4.5★
“Why hadn’t I noticed this before? It was telling people the truth that got you in trouble.”
Isn’t that so often the way if you’re even slightly out of step with whatever your particular group considers ‘normal’?
Trigger warning for anyone who’s been through (or threatened with) some kind of sexual orientation reprogramming (brainwashing). It isn’t necessarily through religious groups, but I imagine it’s a common starting point. SSA (Same-Sex Attraction) is offensive to whichever god reigns over the church or organisation to which the family of a gay kid belongs, so gay conversion therapy is their answer. (In this book, the Baptists disapprove of Pentacostals. I need a score-card, I'm afraid.)
I’ll use the term gay as a handy catch-all, since the author does. He is outing a particularly offensive Ex-Gay program run by Love In Action (LIA). Love In Action. I prefer to think of it as Love Inaction. There doesn’t seem to be anything loving about it, and in fact, some years ago, apparently, advice had been given to young men that they’d be better off dead than homosexual, so they’d suicided.
The author goes back and forth in a manner that is very easy to follow. We move between his time at LIA, his time visiting at home, and sometimes his adult life now.
The author’s father was a passionate, loud, popular preacher after a career in car sales. Garrard was a good Baptist boy who started getting worried about himself when he realised that he was trying to avoid kissing his girlfriend of 18 months whom the locals assumed he would marry in the future.
He was very close to his mother, who was frightened of his ‘problems’ but not so close to his dad, although he was quite devoted to him. Dad was a bit rough around the edges. Garrard was sent for therapy to a kind of camp for Love In Action, and one of the activities was to draw a family tree and make a note of the weaknesses of each ancestor.

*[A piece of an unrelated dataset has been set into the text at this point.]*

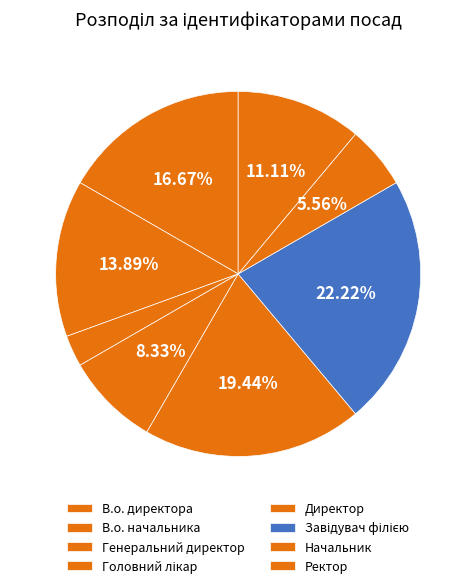

How many slices are in this pie chart?

8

“It was hard to conjure a family tree out of early childhood memories. My father’s life had, from the moment of his calling to be a preacher, filled a vacuum within our family mythology. His importance in our town and community seemed to override everything we knew about ourselves. I was His Son. My mother was His Wife.”
But he persevered, alongside his friend, J, who was doing his own.
“‘Just think who you are,’ J said, adding the finishing touches to his poster. . . ‘Then trace it back to your family history.’
I began by writing the names of my great-grandparents at the top of the poster, followed by my grandparents, then my parents. Next to my parents I added aunts and uncles an all of my cousins. At the very bottom, in slightly smaller print, I added my own name.”
A was for alcoholic, a diagonal line denoted a Divorce, an X was for those who’d died in crashes or misadventure, and the dollar sign, $, was for a gambler. By the time he’d finished, he had a look at the number of transgressions of various grandparents and greats, and figured he’d probably come by his affliction - H - through them. What hope did he have of being ‘normal’, with ancestors like that?
“If I wondered why I was sitting on this carpeted floor with a group of strangers, I could count up the list of familial sins, shrug, and move on to the next activity without asking further questions. All of this confusion about who I was and why my life had led me to this moment could be folded up with my finished genogram, slipped inside a folder, and tucked away in one of LIA’s many filing cabinets.”
He’d just have to pray harder and work through the LIA workbooks harder. Then there was sports therapy (my terminology). A recovering alcoholic, a very straight sportsmen, addresses the boys.
“‘Men, I’m talking to you. . . Some of you have idolized other men’s bodies because you didn’t have enough physical contact when you were younger. Maybe you thought you were bad at sports. Maybe you thought you were different. . . . You’ve labeled yourself as the type of person who doesn’t play sports. Sadly, we grow into our labels. But we can grow out of them, too.’”
Yeah, right. That may be true for overcoming some kinds of shyness or awkwardness or even phobias, but sexual orientation is not that.
Things have changed a lot in mainstream society since this story took place in 2004, but still, 15 years ago seems sadly recent for this kind of torture being perpetuated on kids, but I imagine it’s still happening.
Of course, the recent film of "Boy Erased" with Nicole Kidman, Russell Crowe and Lucas Hedges brings this straight into current conversation. I see it was nominated for some awards, so let’s hope it opens some more eyes and lets these kids out of their closets.
Well-written and easy to read, except for my wanting to punch somebody all the time! I can’t believe people still think it’s a lifestyle choice. (Well, sadly I can.)
I’ve always enjoyed hearing a gay person ask someone “So, when did you choose to be straight?”